- [PROBLEM TO SOLVE]
Below are some records; find each line that carries the word "lịch" and copy it.
Segment Open
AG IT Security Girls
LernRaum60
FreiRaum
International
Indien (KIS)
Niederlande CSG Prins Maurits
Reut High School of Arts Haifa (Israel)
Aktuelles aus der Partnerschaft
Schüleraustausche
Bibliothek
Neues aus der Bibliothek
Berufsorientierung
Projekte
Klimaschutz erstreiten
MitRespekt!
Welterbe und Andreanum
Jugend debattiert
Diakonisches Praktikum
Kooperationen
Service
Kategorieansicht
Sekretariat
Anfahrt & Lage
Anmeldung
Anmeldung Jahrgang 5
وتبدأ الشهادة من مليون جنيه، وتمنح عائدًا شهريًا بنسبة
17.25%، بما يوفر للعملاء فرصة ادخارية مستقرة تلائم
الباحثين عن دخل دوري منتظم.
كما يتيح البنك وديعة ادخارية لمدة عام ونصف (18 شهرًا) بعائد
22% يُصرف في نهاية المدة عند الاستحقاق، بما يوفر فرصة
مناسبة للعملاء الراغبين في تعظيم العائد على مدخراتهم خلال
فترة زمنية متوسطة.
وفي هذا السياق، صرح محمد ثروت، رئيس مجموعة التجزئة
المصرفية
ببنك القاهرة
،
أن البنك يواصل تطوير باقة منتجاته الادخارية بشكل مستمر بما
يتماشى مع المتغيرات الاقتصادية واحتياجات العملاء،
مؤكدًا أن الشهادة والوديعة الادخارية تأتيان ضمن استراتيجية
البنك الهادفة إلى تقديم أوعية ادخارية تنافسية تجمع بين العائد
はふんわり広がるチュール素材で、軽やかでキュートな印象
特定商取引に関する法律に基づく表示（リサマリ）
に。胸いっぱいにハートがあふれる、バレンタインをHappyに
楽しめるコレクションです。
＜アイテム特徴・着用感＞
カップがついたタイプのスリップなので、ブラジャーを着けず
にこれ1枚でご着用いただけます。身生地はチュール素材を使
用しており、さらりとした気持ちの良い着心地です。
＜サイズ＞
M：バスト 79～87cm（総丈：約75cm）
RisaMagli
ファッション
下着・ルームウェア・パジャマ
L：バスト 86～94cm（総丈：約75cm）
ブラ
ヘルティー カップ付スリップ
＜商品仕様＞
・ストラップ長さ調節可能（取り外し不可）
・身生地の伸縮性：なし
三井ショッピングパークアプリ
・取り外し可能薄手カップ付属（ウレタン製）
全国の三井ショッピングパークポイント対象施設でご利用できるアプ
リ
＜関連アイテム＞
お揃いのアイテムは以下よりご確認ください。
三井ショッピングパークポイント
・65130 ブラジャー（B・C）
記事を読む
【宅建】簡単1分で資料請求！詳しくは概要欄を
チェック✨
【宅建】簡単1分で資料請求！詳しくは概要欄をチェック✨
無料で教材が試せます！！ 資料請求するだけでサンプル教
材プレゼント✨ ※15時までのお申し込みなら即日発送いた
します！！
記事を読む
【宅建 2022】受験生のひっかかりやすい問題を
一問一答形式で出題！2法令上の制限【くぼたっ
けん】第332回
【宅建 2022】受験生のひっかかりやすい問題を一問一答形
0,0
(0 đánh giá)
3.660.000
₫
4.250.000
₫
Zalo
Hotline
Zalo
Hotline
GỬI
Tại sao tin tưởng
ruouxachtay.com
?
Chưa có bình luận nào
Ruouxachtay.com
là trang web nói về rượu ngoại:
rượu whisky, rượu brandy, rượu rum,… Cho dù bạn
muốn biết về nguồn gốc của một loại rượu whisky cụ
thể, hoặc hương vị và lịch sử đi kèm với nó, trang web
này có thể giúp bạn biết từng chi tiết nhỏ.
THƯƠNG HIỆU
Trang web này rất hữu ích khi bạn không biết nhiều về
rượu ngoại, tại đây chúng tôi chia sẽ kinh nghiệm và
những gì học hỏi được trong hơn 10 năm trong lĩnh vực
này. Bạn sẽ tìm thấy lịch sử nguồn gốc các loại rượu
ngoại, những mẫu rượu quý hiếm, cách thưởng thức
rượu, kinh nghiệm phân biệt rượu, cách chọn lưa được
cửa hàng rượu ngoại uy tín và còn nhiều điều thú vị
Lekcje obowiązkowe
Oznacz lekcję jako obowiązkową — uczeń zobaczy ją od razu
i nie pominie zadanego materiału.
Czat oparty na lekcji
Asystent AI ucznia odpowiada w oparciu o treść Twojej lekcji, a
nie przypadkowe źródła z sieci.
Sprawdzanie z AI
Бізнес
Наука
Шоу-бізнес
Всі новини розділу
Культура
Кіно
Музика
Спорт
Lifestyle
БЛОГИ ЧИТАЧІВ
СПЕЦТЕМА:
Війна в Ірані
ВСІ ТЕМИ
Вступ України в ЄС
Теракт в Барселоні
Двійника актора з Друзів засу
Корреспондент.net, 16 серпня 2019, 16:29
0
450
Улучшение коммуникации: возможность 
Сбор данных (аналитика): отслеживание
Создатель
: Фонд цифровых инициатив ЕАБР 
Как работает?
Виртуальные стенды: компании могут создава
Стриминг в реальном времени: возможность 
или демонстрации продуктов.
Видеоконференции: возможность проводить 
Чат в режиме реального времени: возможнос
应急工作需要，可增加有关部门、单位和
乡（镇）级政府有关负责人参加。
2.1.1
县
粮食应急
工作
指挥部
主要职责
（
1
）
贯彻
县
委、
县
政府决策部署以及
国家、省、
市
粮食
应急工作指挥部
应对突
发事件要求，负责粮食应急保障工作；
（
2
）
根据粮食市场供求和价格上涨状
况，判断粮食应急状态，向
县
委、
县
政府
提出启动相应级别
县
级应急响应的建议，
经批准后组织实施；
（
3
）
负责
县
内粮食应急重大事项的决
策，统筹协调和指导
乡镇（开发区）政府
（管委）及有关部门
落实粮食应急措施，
Segment Closed
- [SOLVED EXERCISE]
thể, hoặc hương vị và lịch sử đi kèm với nó, trang web
này. Bạn sẽ tìm thấy lịch sử nguồn gốc các loại rượu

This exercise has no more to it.